### PROBLEMA 1
Nel testo sul bitcoin, come si è affermato il bitcoin?
### PROBLEMA 2
Ricopia senza modifiche il passo del testo sul bitcoin che va da "Quindici anni dopo" fino a "(ed elevatissimo rischio!)." compreso.

Quindici anni dopo il via libera della Sec a una dozzina di Etf spot su bitcoin segnala che la prima criptovaluta si sta integrando in quel sistema finanziario che avrebbe dovuto rivoluzionare e sostituire. Possiamo discutere se sia la finanza che abbia annullato il potenziale disgregatore del sistema di Satoshi o se sia il Bitcoin ad aver fatto breccia conquistando il cuore di Wall Street. Ma il dato di fatto è che le due realtà stanno imparando a coesistere: la finanza globale si è rinnovata e ha ritrovato un suo ruolo fondamentale in un mondo altamente tecnologico, il bitcoin ha trovato un suo spazio non secondario e si è affermato come asset class ad altissimo rendimento (ed elevatissimo rischio!).

(Coordinate delle articolazioni con nome)
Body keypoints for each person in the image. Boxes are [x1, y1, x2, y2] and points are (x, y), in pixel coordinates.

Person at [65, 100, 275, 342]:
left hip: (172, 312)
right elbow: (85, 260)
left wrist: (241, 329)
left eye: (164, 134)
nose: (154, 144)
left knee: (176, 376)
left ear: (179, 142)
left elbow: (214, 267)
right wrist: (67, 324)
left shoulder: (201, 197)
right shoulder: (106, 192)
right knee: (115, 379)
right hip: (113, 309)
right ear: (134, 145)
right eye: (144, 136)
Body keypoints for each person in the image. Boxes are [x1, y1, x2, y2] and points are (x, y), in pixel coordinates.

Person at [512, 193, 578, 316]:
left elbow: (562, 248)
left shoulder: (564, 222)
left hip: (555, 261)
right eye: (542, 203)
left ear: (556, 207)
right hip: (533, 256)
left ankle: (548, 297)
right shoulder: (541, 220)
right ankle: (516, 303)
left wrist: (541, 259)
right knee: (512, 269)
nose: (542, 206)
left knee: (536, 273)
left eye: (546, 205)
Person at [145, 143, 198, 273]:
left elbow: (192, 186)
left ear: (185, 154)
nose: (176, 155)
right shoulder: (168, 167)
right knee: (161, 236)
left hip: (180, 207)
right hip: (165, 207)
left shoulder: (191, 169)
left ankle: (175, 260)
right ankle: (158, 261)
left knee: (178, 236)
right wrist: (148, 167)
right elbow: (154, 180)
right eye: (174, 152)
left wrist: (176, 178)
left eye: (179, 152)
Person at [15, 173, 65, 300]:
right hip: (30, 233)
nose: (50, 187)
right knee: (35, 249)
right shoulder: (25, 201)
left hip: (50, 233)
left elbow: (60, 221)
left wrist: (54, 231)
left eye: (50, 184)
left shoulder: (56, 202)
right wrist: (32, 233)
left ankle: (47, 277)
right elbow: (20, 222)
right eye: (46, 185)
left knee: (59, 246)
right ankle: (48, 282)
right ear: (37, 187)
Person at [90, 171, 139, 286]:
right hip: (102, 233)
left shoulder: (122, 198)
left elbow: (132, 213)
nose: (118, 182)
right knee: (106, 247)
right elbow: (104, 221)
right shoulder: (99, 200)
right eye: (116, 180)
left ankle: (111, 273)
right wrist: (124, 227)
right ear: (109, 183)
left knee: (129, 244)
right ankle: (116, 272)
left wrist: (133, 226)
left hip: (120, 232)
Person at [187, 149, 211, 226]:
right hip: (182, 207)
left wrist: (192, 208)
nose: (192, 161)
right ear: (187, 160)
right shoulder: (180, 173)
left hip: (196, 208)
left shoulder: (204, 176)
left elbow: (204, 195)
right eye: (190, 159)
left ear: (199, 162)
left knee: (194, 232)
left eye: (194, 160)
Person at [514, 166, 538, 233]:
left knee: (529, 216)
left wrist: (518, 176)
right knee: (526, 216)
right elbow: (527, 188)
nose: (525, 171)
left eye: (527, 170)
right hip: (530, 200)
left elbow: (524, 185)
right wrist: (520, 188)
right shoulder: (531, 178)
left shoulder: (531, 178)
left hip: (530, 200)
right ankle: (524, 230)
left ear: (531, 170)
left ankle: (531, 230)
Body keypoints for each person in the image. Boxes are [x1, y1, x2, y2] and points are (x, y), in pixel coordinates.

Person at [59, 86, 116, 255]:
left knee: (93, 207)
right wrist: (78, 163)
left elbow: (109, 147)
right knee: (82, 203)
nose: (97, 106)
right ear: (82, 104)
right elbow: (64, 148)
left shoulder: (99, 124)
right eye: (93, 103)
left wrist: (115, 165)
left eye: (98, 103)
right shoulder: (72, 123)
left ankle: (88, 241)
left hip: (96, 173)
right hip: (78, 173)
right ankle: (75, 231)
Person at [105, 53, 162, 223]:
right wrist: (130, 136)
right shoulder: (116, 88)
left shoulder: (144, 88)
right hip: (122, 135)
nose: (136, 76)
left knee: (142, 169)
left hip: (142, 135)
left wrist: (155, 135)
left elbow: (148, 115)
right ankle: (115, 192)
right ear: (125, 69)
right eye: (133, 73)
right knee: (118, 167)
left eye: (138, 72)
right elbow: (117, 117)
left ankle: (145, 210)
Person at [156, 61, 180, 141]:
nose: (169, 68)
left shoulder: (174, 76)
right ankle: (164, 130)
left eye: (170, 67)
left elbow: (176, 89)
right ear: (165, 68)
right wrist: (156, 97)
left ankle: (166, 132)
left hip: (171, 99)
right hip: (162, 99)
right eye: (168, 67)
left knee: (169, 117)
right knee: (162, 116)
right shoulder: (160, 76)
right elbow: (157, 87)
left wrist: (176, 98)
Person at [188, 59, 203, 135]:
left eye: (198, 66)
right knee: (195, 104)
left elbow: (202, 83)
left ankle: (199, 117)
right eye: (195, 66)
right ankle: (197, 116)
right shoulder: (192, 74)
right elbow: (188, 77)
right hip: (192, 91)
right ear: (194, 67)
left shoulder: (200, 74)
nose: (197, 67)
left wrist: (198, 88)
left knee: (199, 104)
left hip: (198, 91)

### RISULTATO ATTESO 1
Come asset class ad altissimo rendimento ed elevatissimo rischio.

### RISULTATO ATTESO 2
Quindici anni dopo il via libera della Sec a una dozzina di Etf spot su bitcoin segnala che la prima criptovaluta si sta integrando in quel sistema finanziario che avrebbe dovuto rivoluzionare e sostituire. Possiamo discutere se sia la finanza che abbia annullato il potenziale disgregatore del sistema di Satoshi o se sia il Bitcoin ad aver fatto breccia conquistando il cuore di Wall Street. Ma il dato di fatto è che le due realtà stanno imparando a coesistere: la finanza globale si è rinnovata e ha ritrovato un suo ruolo fondamentale in un mondo altamente tecnologico, il bitcoin ha trovato un suo spazio non secondario e si è affermato come asset class ad altissimo rendimento (ed elevatissimo rischio!).